[Imps] Liberal XML parsing

Mon Jan 8 10:46:27 PST 2007

Anne van Kesteren wrote:
> On Mon, 08 Jan 2007 18:23:40 +0100, Sam Ruby <rubys at intertwingly.net> 
> wrote:
>>>  Because there is no difference between them. See the HTML5 
>>> specification.
>>
>> My point is that by "baking in" that behavior into the tokenizer, it 
>> essentially limits that tokenizer to just supporting HTML5.  By 
>> providing one extra "bit" of information, the potential for reuse is 
>> increased.
> 
> Well, the next "bit" would probably be processing instructions.
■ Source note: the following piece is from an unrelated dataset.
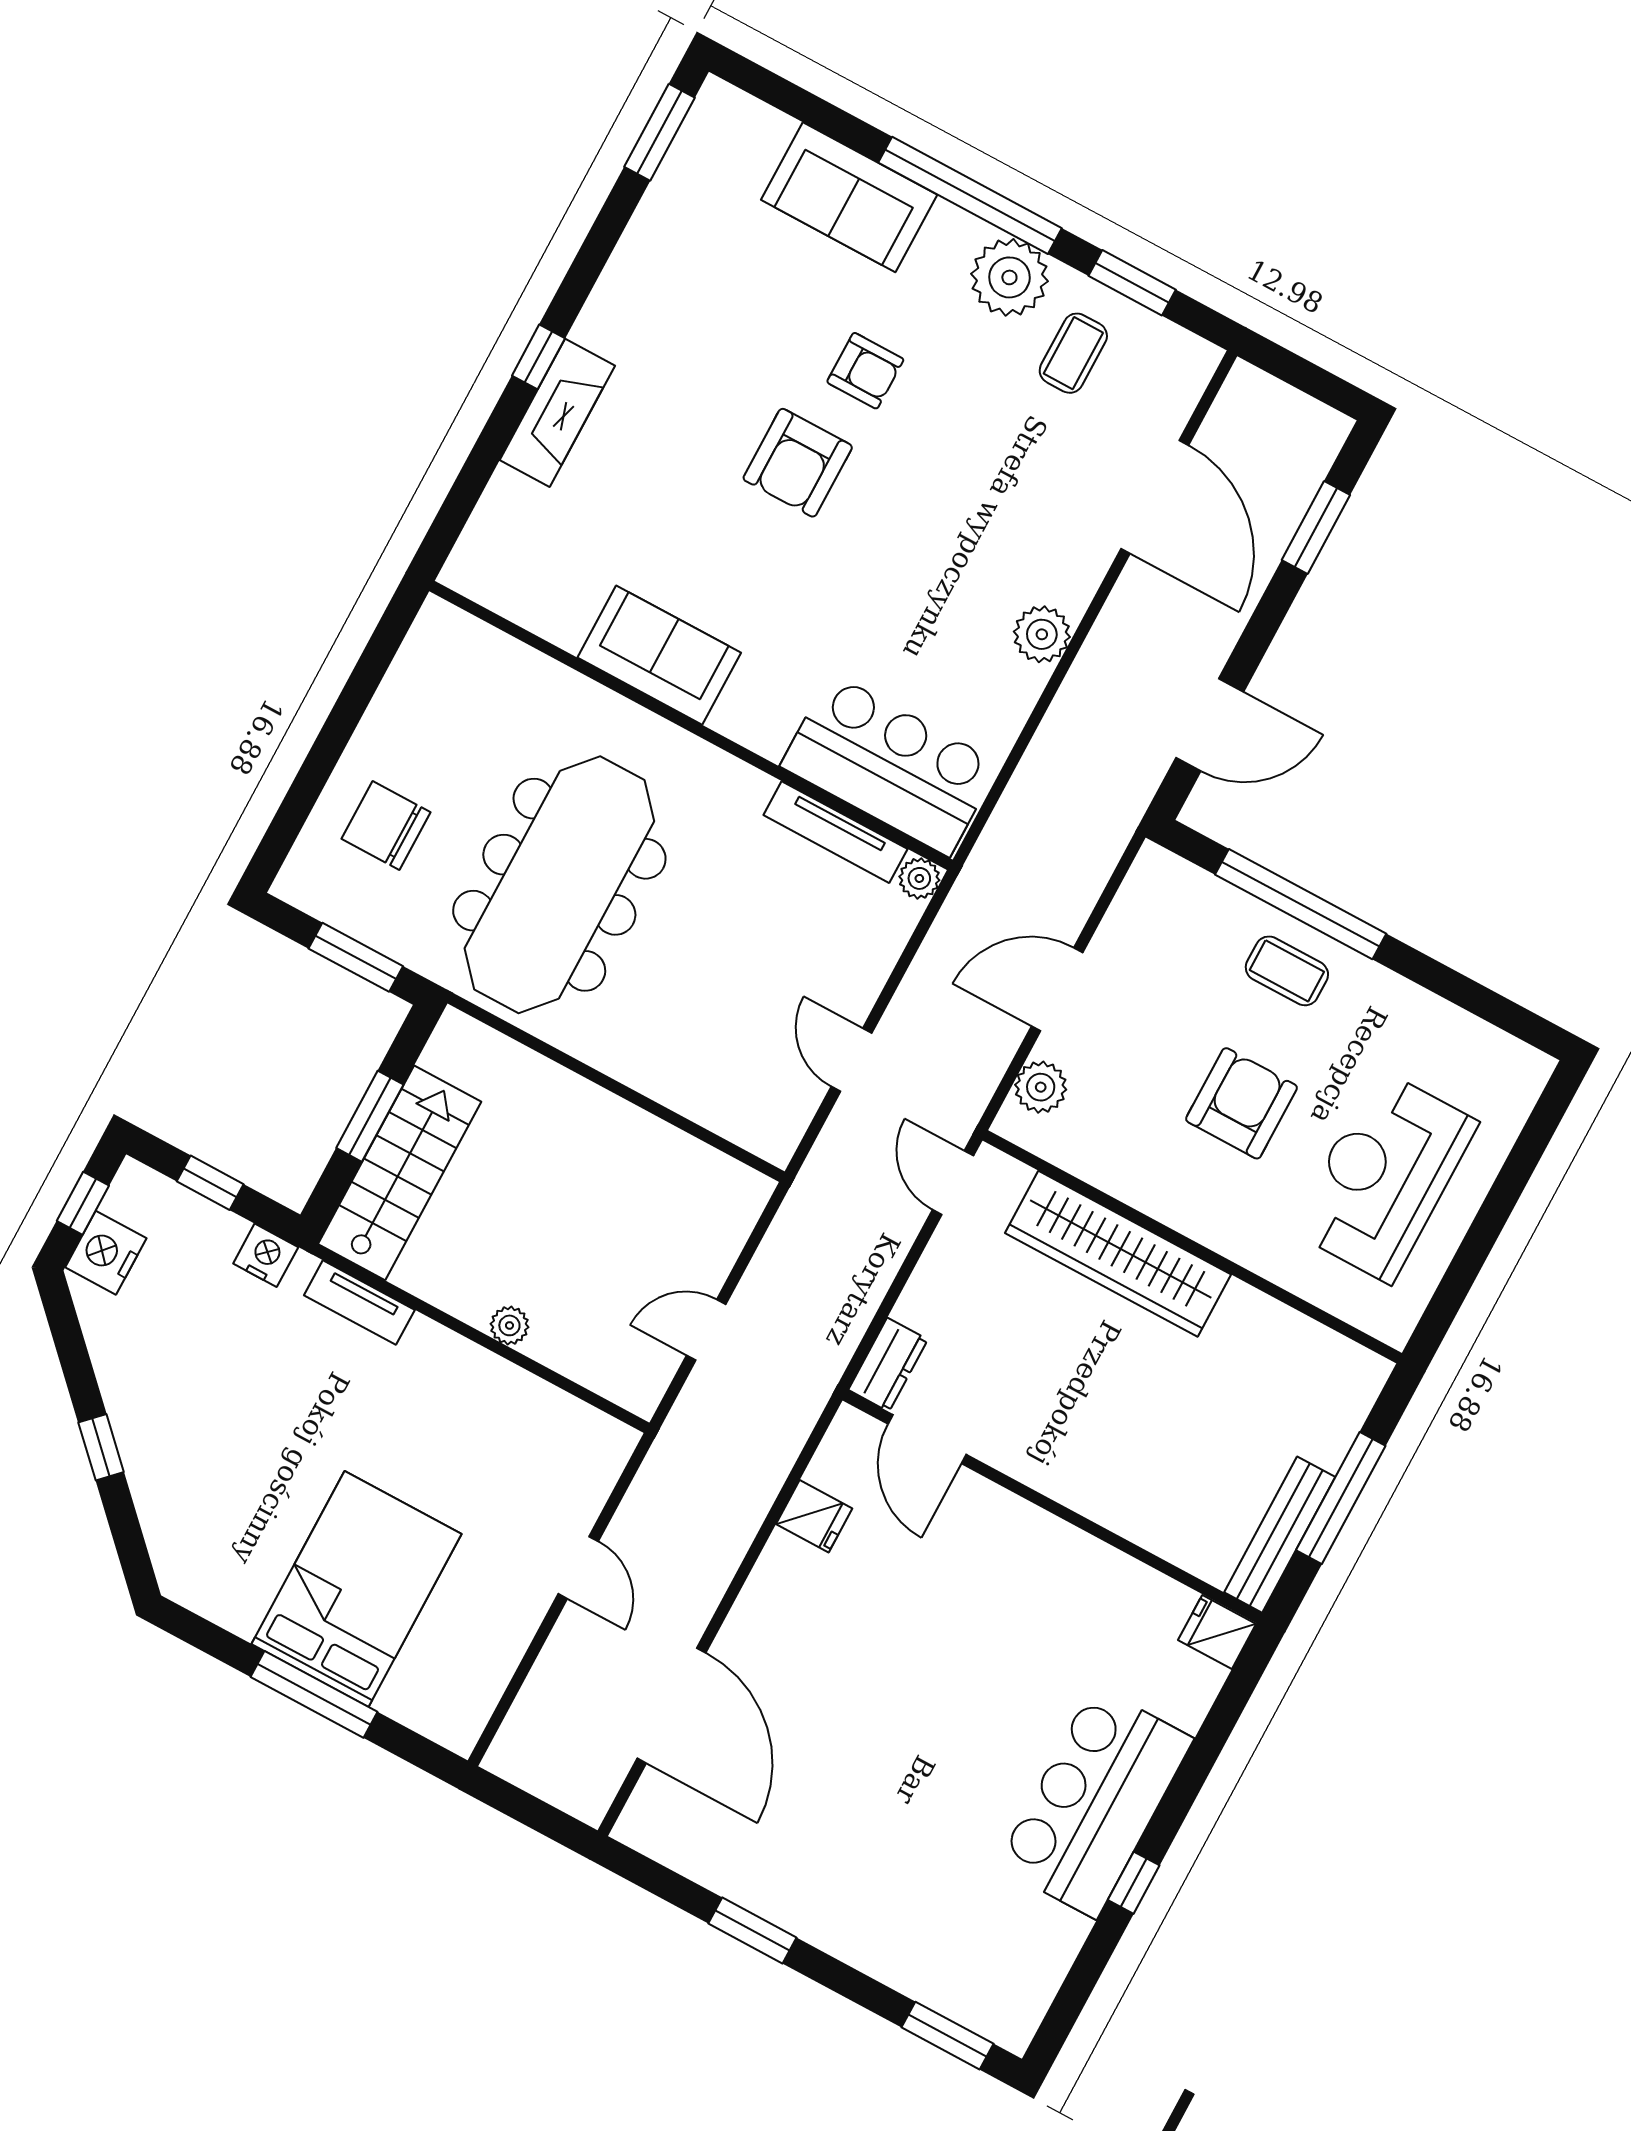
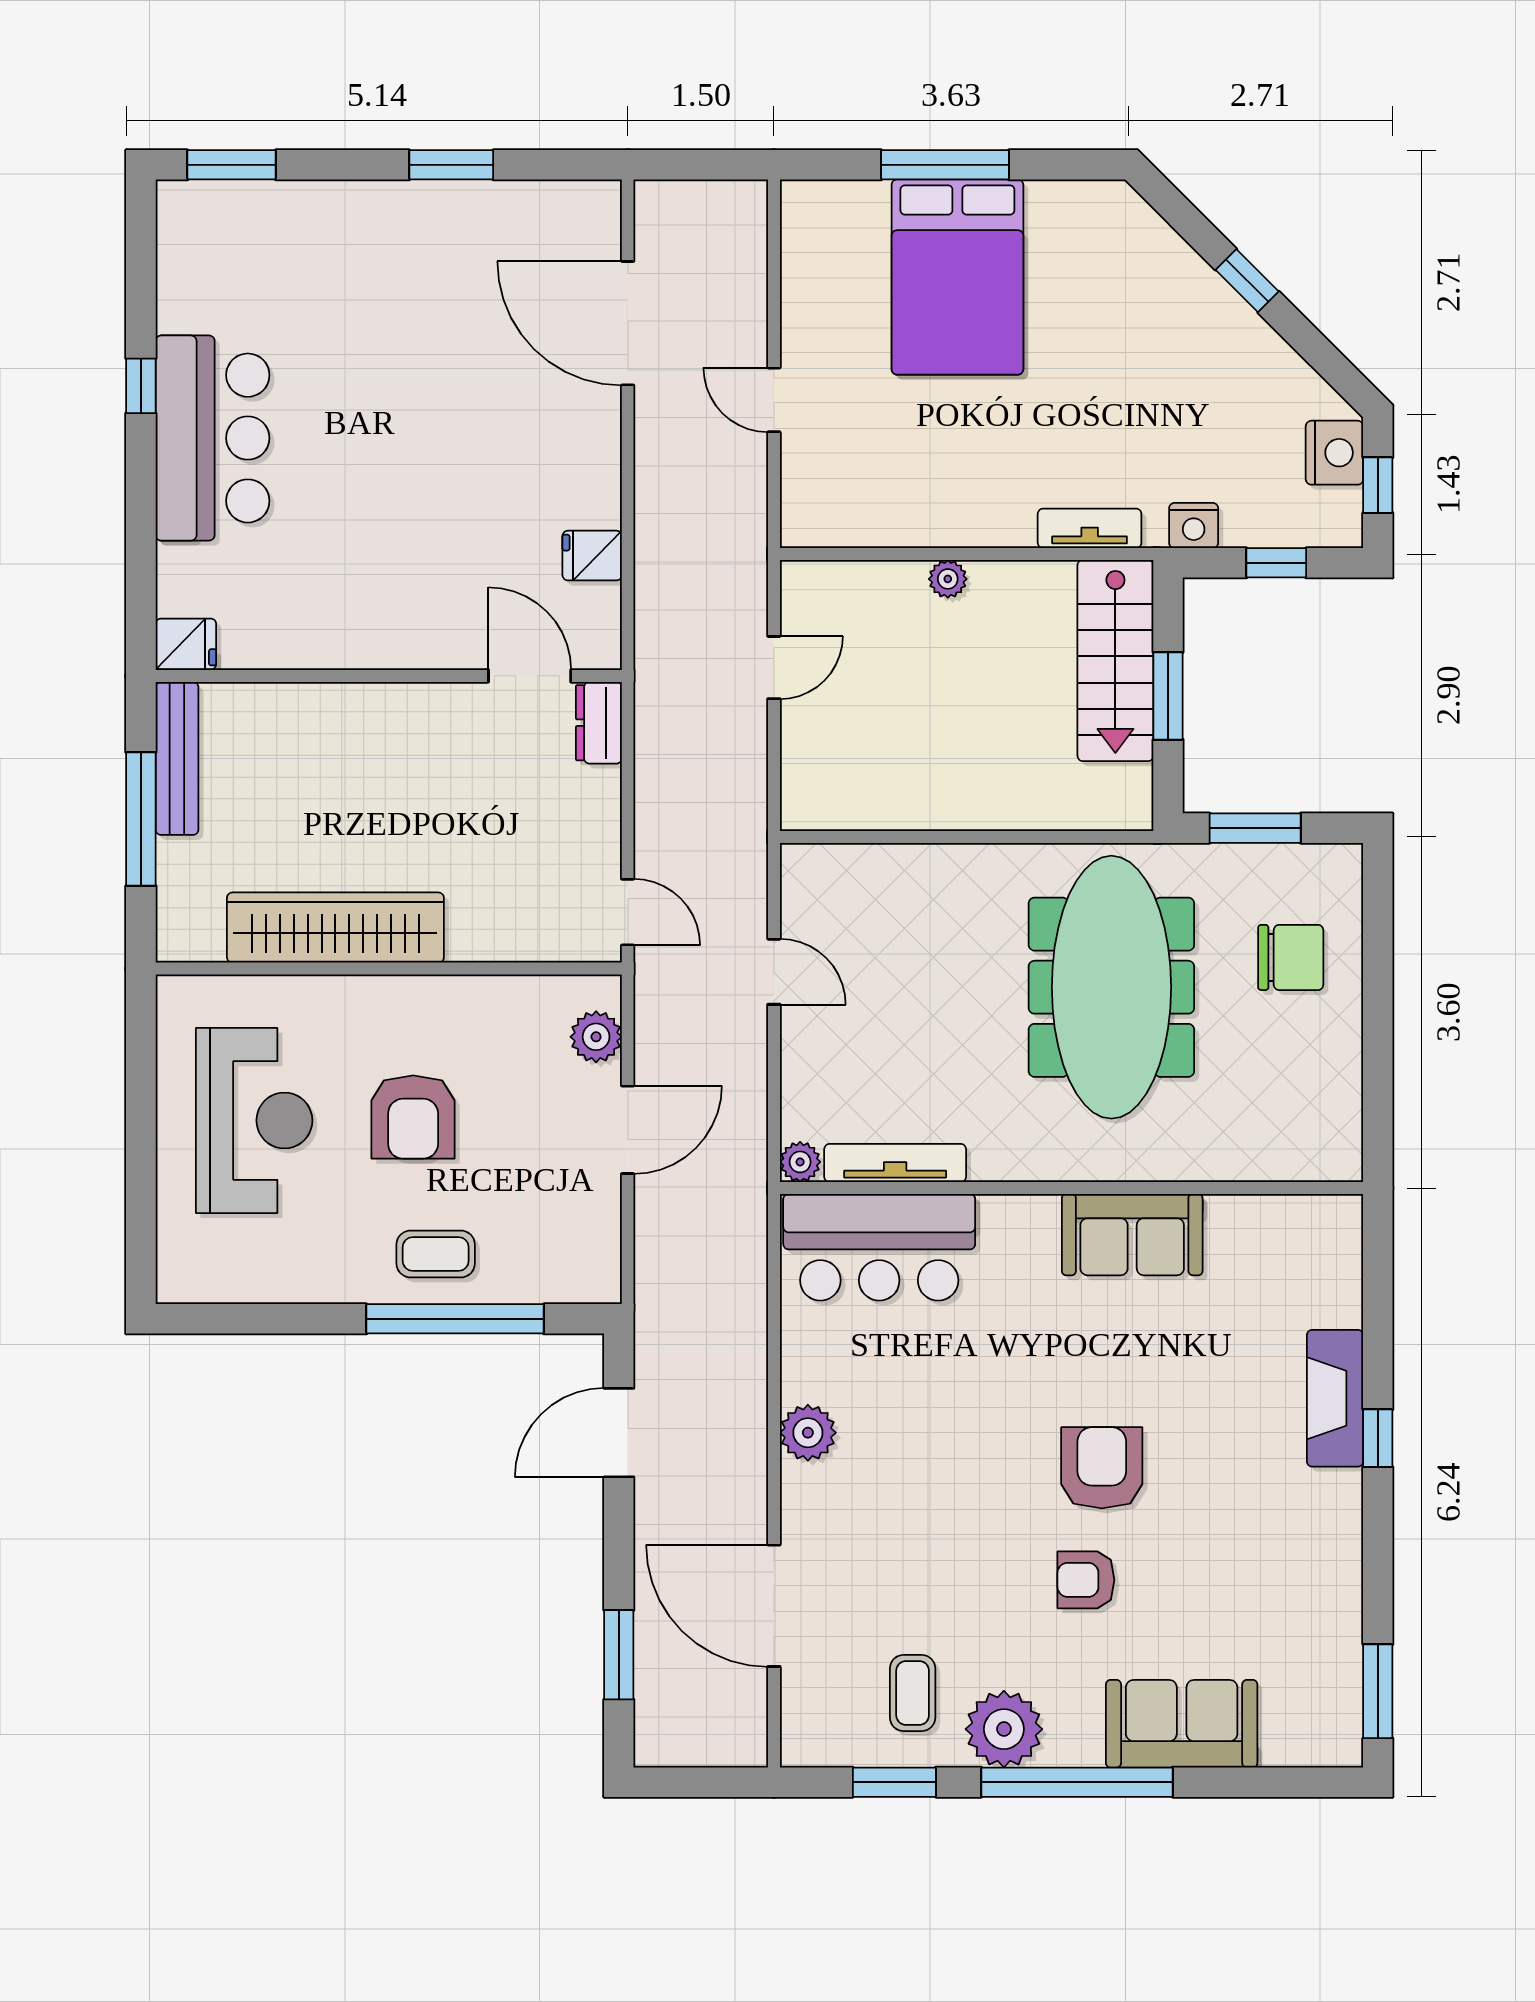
wardrobe: (1118, 1254) -> (335, 928), moved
That's 
> why it would be nice to have some formalization / standardization first 
> to see how many changes are required exactly.

I have no interest in XML processing instructions at this time.

> Currently html5lib maps rather well to the specificaction which improves 
> the readability of the code a lot (imho). I'd like to know at how many 
> changes we're looking and how that impacts the code.

That's why I provided a comprehensive patch:

   http://intertwingly.net/stories/2007/01/08/xhtml5.diff

>>> Not sure how to do the .lower() stuff. I kind of guessed the reason 
>>> you wanted to change that was because of a project like this :-)
>>
>> I've provided one way: by refactoring it so that all the lowercasing 
>> of element names is done in exactly one place, and that the 
>> lowercasing of attribute names is also done in exactly one place.  
>> That class can be subclassed to provide a different behavior.
> 
> Do you this as a standalone patch somewhere? As mentioned before, I'd 
> like to see how it deals with non-ASCII characters.

The patch isn't all that big.  The relevant portions are:

   asciiLower = dict([(ord(c),ord(c.lower())) for c in 
string.ascii_uppercase])

   token["name"] = token["name"].translate(asciiLower)

   token["data"] = dict([(attr.translate(asciiLower), value)
       for attr,value in token["data"][::-1]])

- Sam Ruby